Select multiple target packages

Pass --package multiple times to generate headers for several workspace members in one invocation:

cheadergen generate \
    --output-dir include \
    --package alpha \
    --package beta

Each --package argument names a workspace member that should produce a “target” header (one with extern "C" function declarations, not just types).

Alternatively, omit --package and use --input-dir to target every library member under one or more workspace directories:

cheadergen generate \
    --output-dir include \
    --input-dir crates/alpha \
    --input-dir crates/beta

Pass --input-dir multiple times to combine several directories. Each path must live inside the workspace rooted at the current directory.

Omitting both --package and --input-dir falls back to a Cargo-style default: if the current directory sits inside a workspace member it targets just that member, otherwise it targets the workspace’s default-members (every member, for a virtual workspace). See Target packages for the full rule.

What gets generated

Given two targets alpha and beta that both use a Config type from a workspace dependency core:

include/
├── alpha.h     # target — extern "C" functions and types unique to alpha
├── beta.h      # target — extern "C" functions and types unique to beta
└── core.h      # types-only — Config and other shared types
  • Both alpha.h and beta.h start with #include "core.h".
  • Config is defined exactly once, in core.h.
  • core.h has no extern "C" block — core isn’t a target, just a type contributor.

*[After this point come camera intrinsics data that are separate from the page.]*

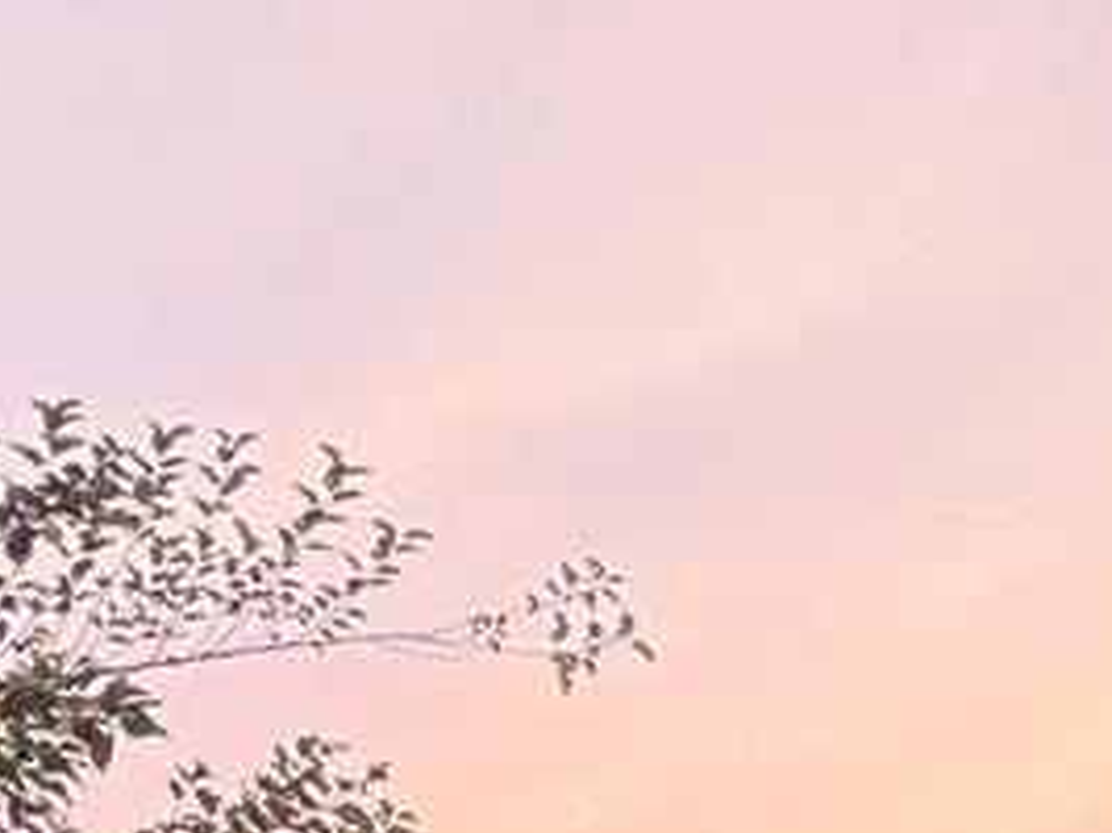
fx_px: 2954
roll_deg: +2.0
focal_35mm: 92
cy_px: 1429
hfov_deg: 18.2
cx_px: -700
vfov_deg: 14.4
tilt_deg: +3.6
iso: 200
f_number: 1.78
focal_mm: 6.76
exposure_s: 1/94
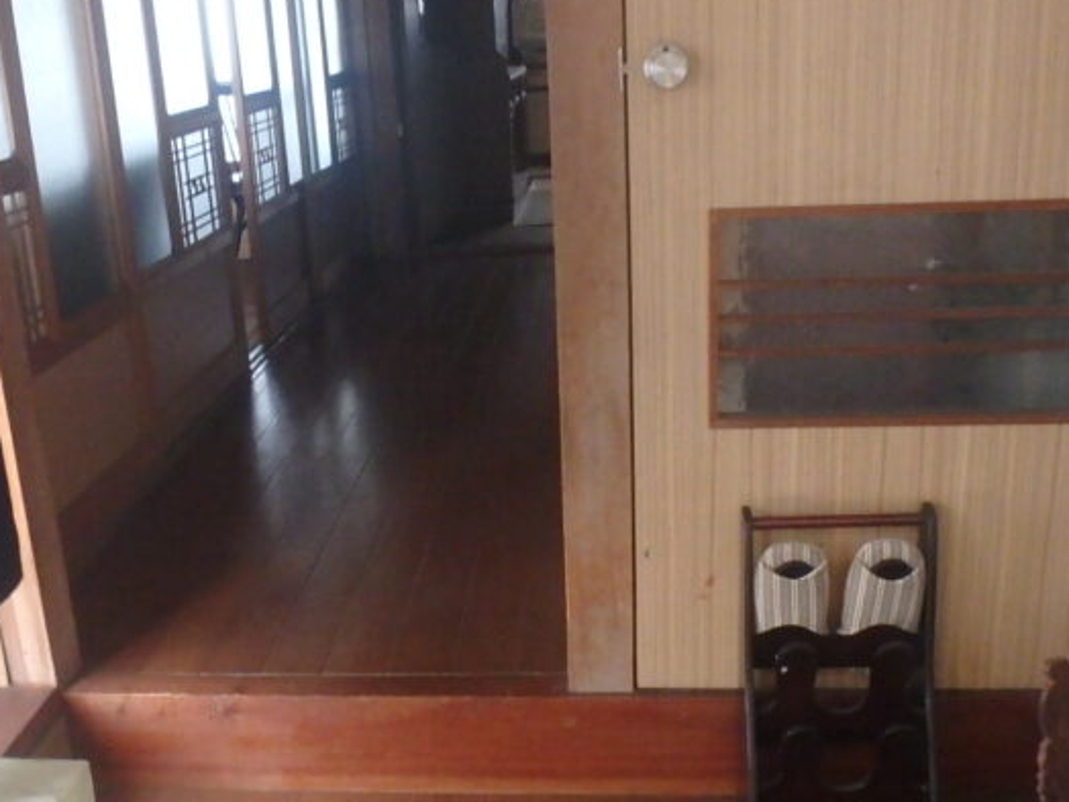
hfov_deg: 45.7
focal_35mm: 41
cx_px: 461
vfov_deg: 35.0
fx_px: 1266
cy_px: 475
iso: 800
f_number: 3.5
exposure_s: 1/15
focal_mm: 3.7
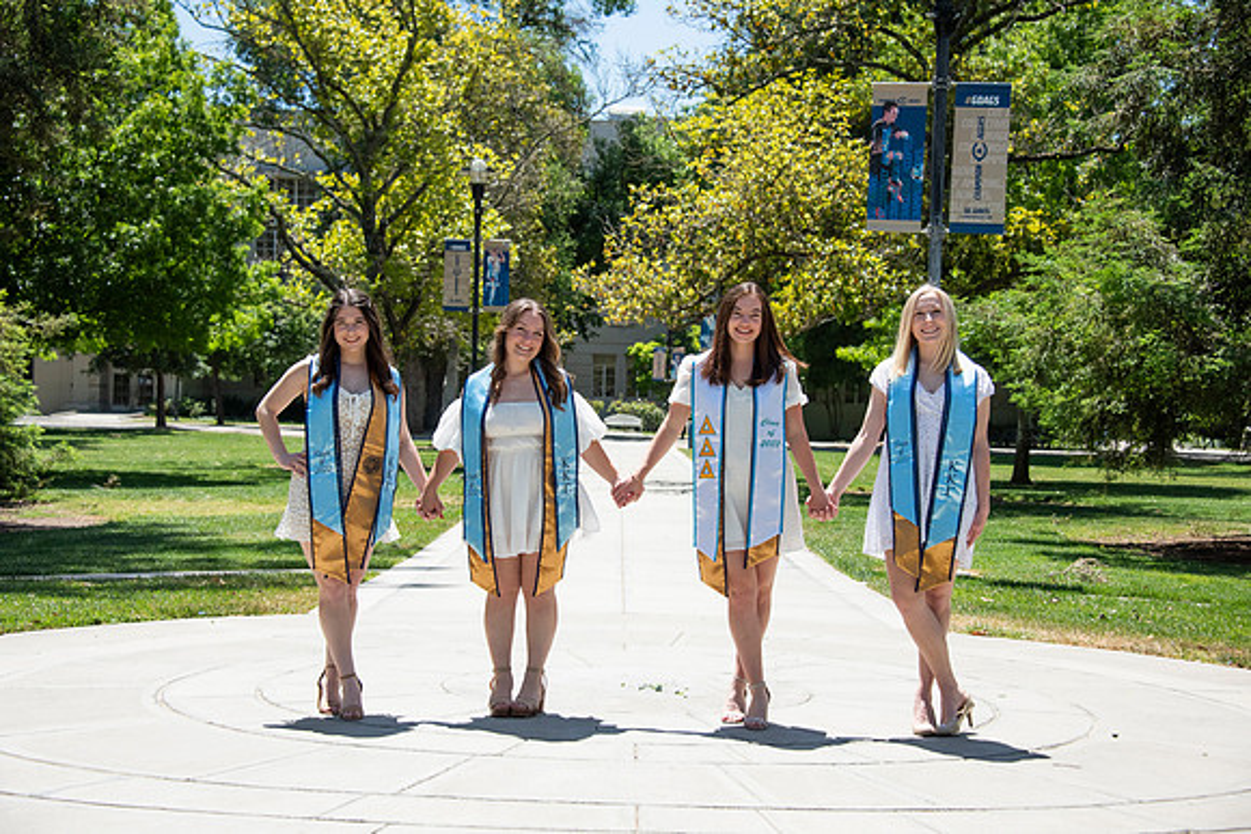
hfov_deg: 32.4
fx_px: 2155
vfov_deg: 21.9
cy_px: 417
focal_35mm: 62
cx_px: 626
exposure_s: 1/2500
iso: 500
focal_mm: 62
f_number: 5.6
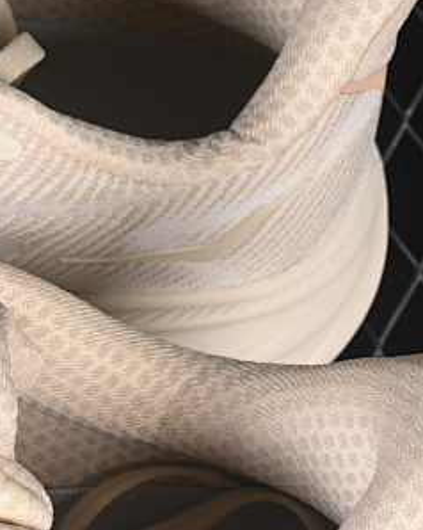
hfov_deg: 6.0
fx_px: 3995
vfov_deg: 7.6
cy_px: 402
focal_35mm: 255
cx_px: -251
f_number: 7.1
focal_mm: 50
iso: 160
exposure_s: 1/80
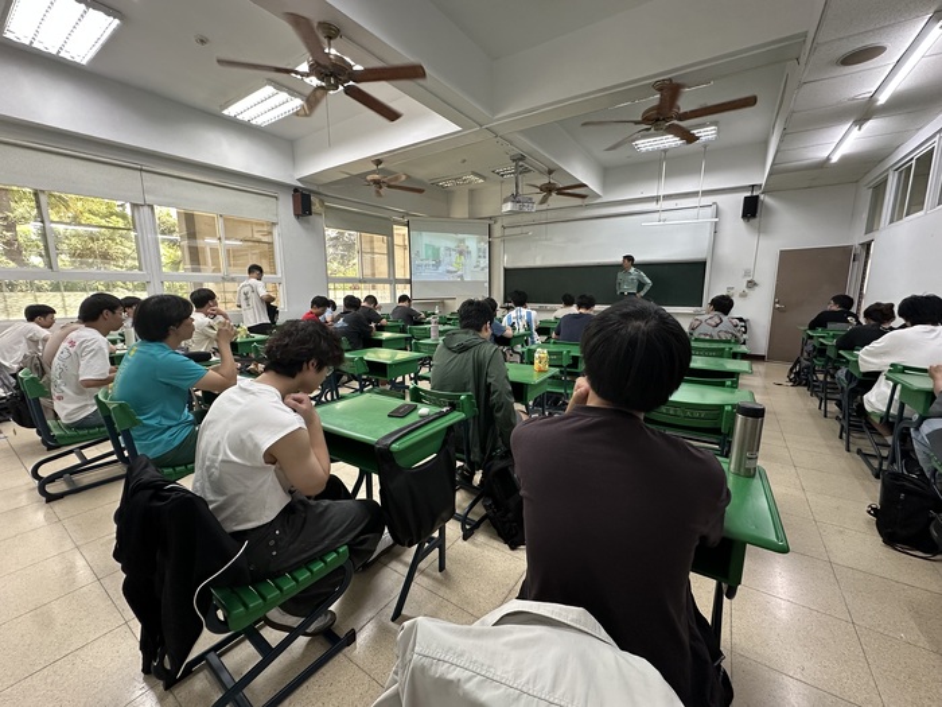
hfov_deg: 102.1
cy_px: 354
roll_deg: +0.1
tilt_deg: -9.9
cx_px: 471
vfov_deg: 85.7
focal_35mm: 14
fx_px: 381
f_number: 2.2
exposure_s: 1/60
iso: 200
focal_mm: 2.22
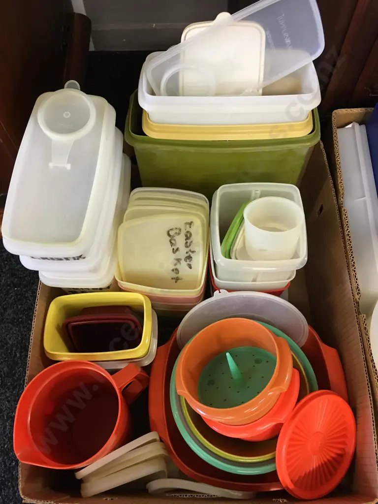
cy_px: 252
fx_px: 422
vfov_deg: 61.7
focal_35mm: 29
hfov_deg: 48.2
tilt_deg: -65.0
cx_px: 189
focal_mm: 4.15
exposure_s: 1/17
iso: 64
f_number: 2.2
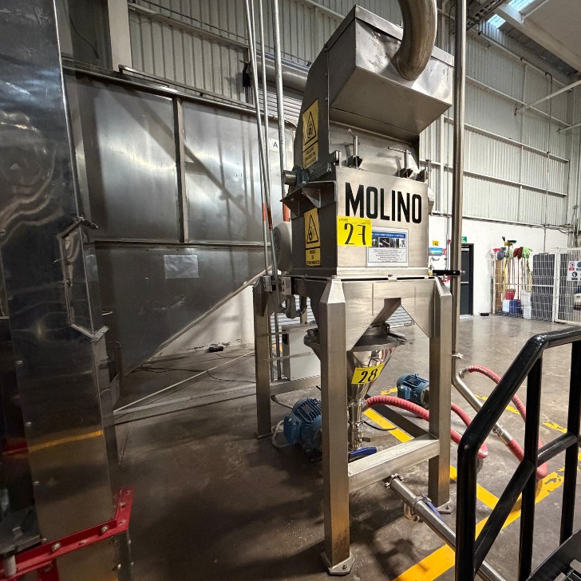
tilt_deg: -4.9
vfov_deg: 84.0
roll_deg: +0.3
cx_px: 385
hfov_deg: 81.3
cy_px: 294
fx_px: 323
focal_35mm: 17
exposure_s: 1/40
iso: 1000
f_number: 2.2
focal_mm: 2.22
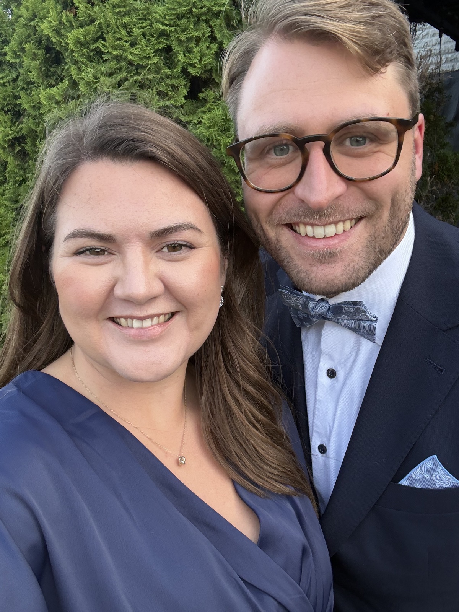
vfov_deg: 60.0
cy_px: 306
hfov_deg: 46.8
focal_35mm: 30
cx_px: 230
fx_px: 530
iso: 20
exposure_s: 1/122
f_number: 1.9
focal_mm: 2.69
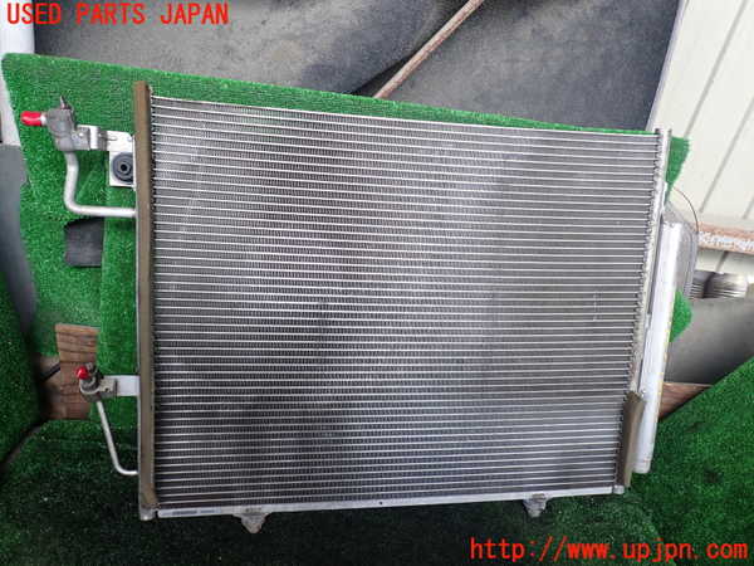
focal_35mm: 25
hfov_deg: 69.4
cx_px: 377
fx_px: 545
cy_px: 283
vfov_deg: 54.9
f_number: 2.8
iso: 100
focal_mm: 4.5
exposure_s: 1/60
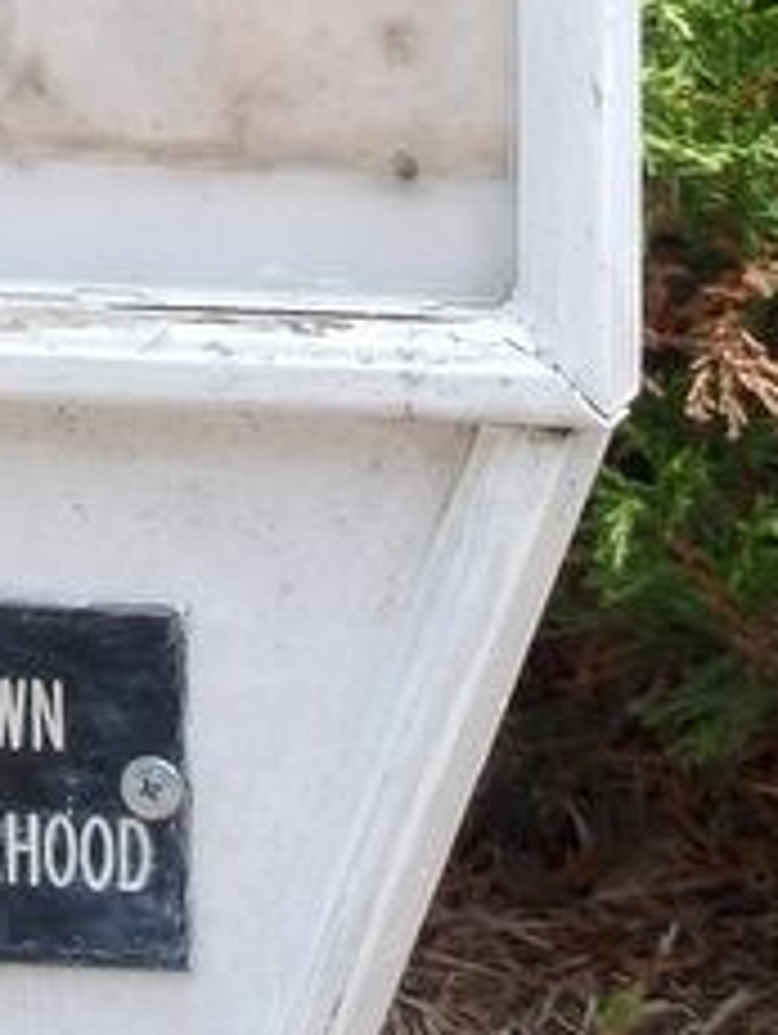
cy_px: -324
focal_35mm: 771
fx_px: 23062
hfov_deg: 1.9
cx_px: -139
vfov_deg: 2.6
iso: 100
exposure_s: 1/135
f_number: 4.5
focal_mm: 39.8
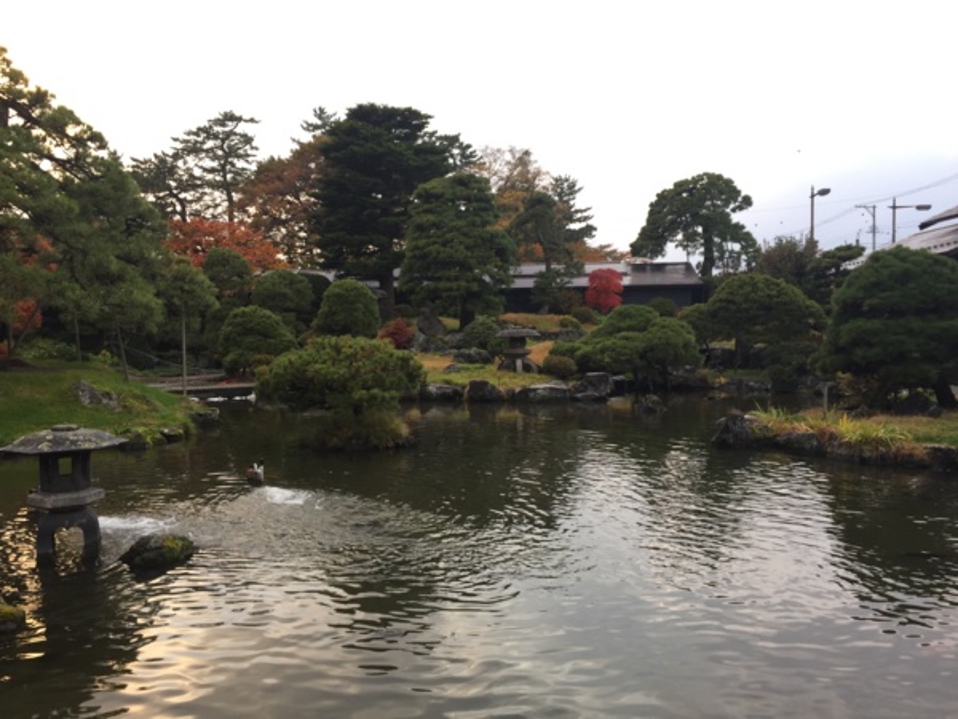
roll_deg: +0.8
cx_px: 479
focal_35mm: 29
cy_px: 360
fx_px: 803
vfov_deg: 48.2
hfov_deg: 61.7
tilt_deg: -2.9
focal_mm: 4.15
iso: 32
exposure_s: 1/60
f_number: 2.2
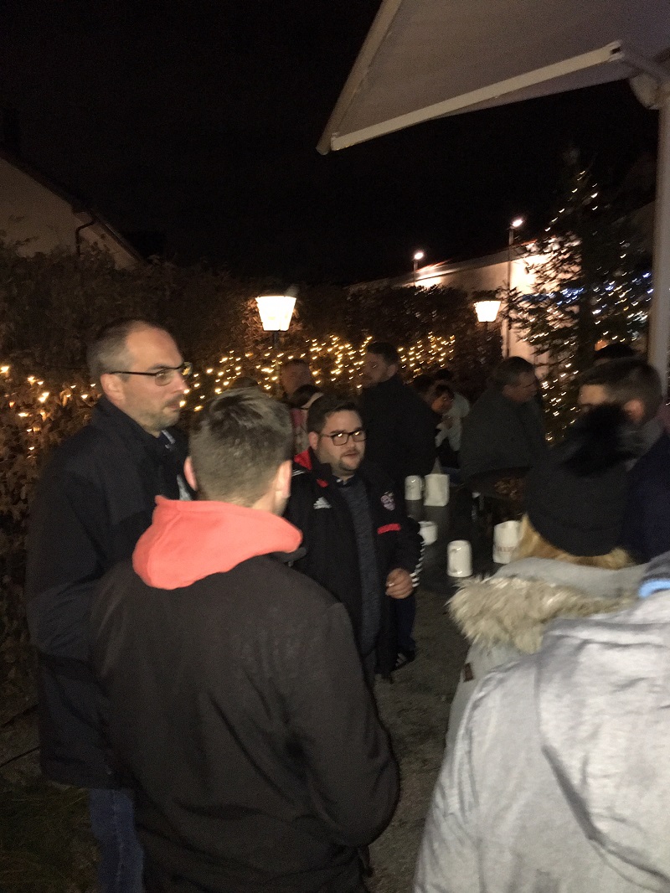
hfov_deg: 48.2
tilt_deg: -8.1
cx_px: 335
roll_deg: +0.5
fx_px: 748
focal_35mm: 29
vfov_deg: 61.6
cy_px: 446
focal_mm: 4.15
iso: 640
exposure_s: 1/17
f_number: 2.2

A non-target dependency only gets a header if at least one target actually uses its types. External crates (from crates.io) follow the same rules.

Customising header filenames

By default a crate named my-crate produces my_crate.h (hyphens become underscores). Override the base name per package with header_name:

# cheadergen.toml
[package."core"]
header_name = "myproject_core"

Now alpha.h and beta.h will #include "myproject_core.h" and the file on disk is renamed to match.

If a dependency name is ambiguous (multiple versions present), disambiguate with name@version:

[package."internal-state@1"]
header_name = "state_v1"

Pruning stale output

Add --prune-orphans to clean up any *.h files in the output directory that this run didn’t write. Useful when you remove types or packages:

cheadergen generate \
    --output-dir include \
    --prune-orphans \
    -p alpha \
    -p beta

Without --prune-orphans, removing a crate from the workspace leaves its header behind as silent stale output.

--prune-orphans only acts on top-level files matching the language extension (*.h for C); it never touches subdirectories or unrelated files.

Skipping empty headers

Some non-target crates contribute no concrete C-visible types, only generic definitions that get monomorphized into their consumers’ headers. By default cheadergen still writes an (empty) header file for those crates. Pass --skip-empty to suppress the empty files:

cheadergen generate \
    --output-dir include \
    --skip-empty \
    --prune-orphans

--skip-empty is partitioned-only (it’s rejected with --bundle). Combining it with --prune-orphans ensures empty-by-deletion headers also get cleaned up.